Das erhöht den Druck auf die öffentlichen Finanzen – und auch auf die SteuerzahlerInnen und den Arbeitsmarkt. Die notwendigen Reformen auf dem Arbeitsmarkt durchzuführen und das Arbeitsangebot zu erweitern, wäre deshalb unbedingt sinnvoll: 48,2 Prozent der Österreicherinnen arbeiten in Teilzeit, davon 25,2 Prozent der Frauen ohne Kinder und 72,8 Prozent der Frauen mit Kindern unter 15 Jahren. Um dieses Arbeitskräftepotential zu heben, muss massiv in den Ausbau der Kinderbetreuung investiert werden, in Salzburg etwa werden aktuell nur drei von zehn Kindern in einer Betreuung unterrichtet, die mit einer Vollzeitbeschäftigung vereinbar wäre. Österreichweit ist das die Hälfte aller Kinder – stark positiv getrieben von Wien. Hinzu kommt, dass das faktische Pensionseintrittsalter in Österreich bei den Männern mit 60,2 Jahren deutlich unter dem OECD-Schnitt von 63,8 Jahren liegt. In Schweden und in der Schweiz wird über das 65., in Neuseeland sogar über das 68. Lebensjahr hinaus gearbeitet. Hierzulande liegt die Beschäftigungsquote in der Gruppe der 55- bis 64-Jährigen mit 53 Prozent satte 20 Prozentpunkte unter Schweden – das wären umgerechnet etwa 250.000 Personen. Wer die Menschen länger am Arbeitsmarkt halten will, muss deshalb auch die Gesundheitsförderung verbessern – gerade in den körperlich anstrengenden Industrieberufen. Und schließlich müssen Arbeitslose in Österreich wieder besser integriert werden. Trotz eines Rekords an offenen Stellen waren im Oktober 2022 immer noch 250.000 Menschen arbeitslos – kein Wunder angesichts mancher Nettolöhne, die kaum über den staatlichen Leistungen liegen. Eine Reform des Arbeitslosengeldes – mit sinkenden Ersatzraten über die Zeit und einer Abschaffung der Zuverdienstmöglichkeiten - sowie eine steuerliche Entlastung der Einkommen würden sich positiv auswirken – nicht nur auf die Wettbewerbsfähigkeit Österreichs, sondern auch auf die gesellschaftliche Lage vieler Gruppen am Arbeitsmarkt wie etwa die der Mütter oder der älteren ArbeitnehmerInnen.

 

Der Gesamtstandort Europa muss ganz grundsätzlich neu gedacht werden. Zu Beginn der 2000er Jahre lag der Anteil des BIPs aller EU-Länder an der Weltwirtschaft bei 25 Prozent, gleichauf mit den USA. Inzwischen ist er auf 18 Prozent gesunken, die US-Wirtschaft bleibt bei 25 Prozent. Zeitgleich ist der Anteil Chinas von drei auf 17 Prozent gewachsen. Die EU fällt also hinter die USA zurück, China holt auf. Noch düsterer schaut es bei den Investitionen aus: Der weltweite Anteil der Bruttoinvestitionen liegt in der EU bei nur 15 Prozent, in den USA sind es 20 und in China gar 29 Prozent. Der Anteil der Patente fällt in der EU ebenfalls seit Jahren zurück: Er liegt heute bei nur 18 Prozent verglichen mit 30 Prozent im Jahr 1999. Die neuesten Entwicklungen in Europa haben zwar mittelfristig das Potenzial, der Wirtschaft einen Innovationsschub zu geben – hohe Preise führen zu ressourcenschonenden und innovativen Produktionsprozessen – aber der Weg dorthin wird nur geländegängig sein, wenn auch die hierfür notwendigen Reformen vorgenommen werden.

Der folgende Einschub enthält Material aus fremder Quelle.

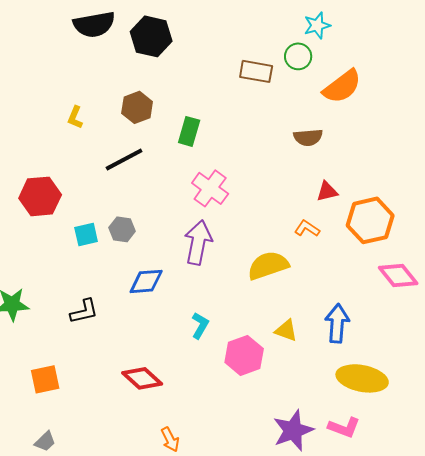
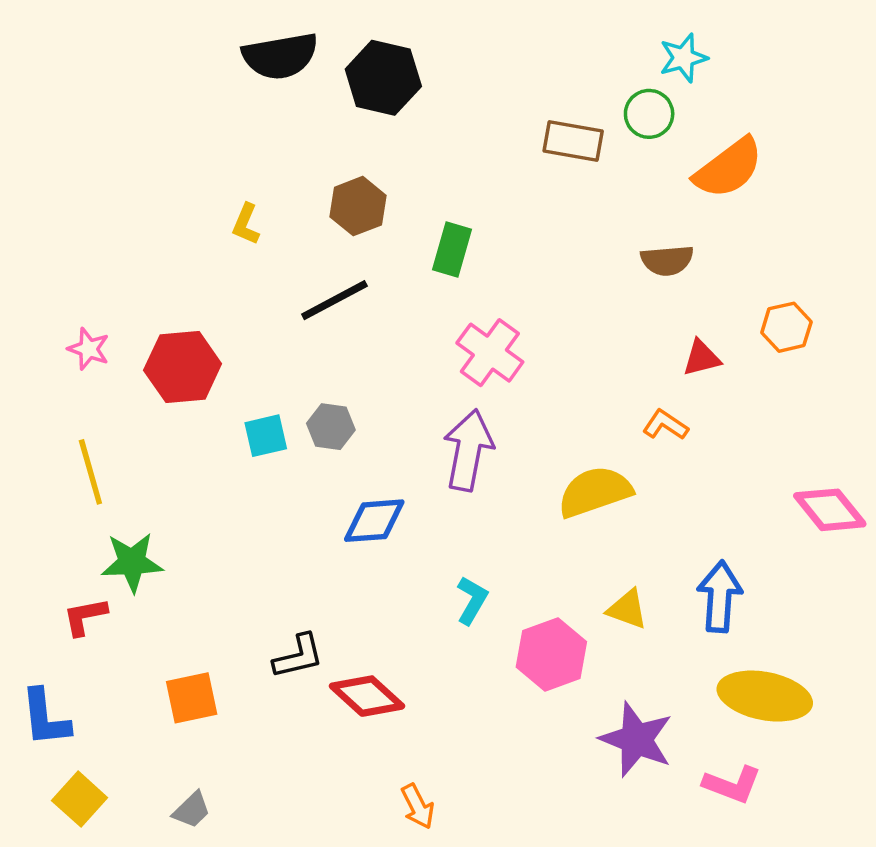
orange hexagon: (370, 220) -> (786, 327), moved, size x0.6
black L-shape: (84, 311) -> (298, 656), moved
purple star: (293, 430) -> (636, 739), moved, turned -30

Die Europäische Wettbewerbsfähigkeit steht vor einer besonders herausfordernden Phase. Wir können das schaffen. Aber dafür braucht es eine konsequente Abkehr von vielen liebgewonnenen Gewohnheiten in der EU: Also Deregulierung statt Bürokratie, Integration statt Abschottung, Entlastung statt neuer Abgaben. Wirtschaft darf nicht zentral gesteuert werden, wenn sie langfristig erfolgreich sein soll. Technologieoffenheit und Vertrauen in die Innovationskraft der BürgerInnen und Unternehmen, gute Rahmenbedingungen für ein Umfeld, in dem Besseres entstehen kann, sind gefragt – nicht erst jetzt, aber jetzt erst recht.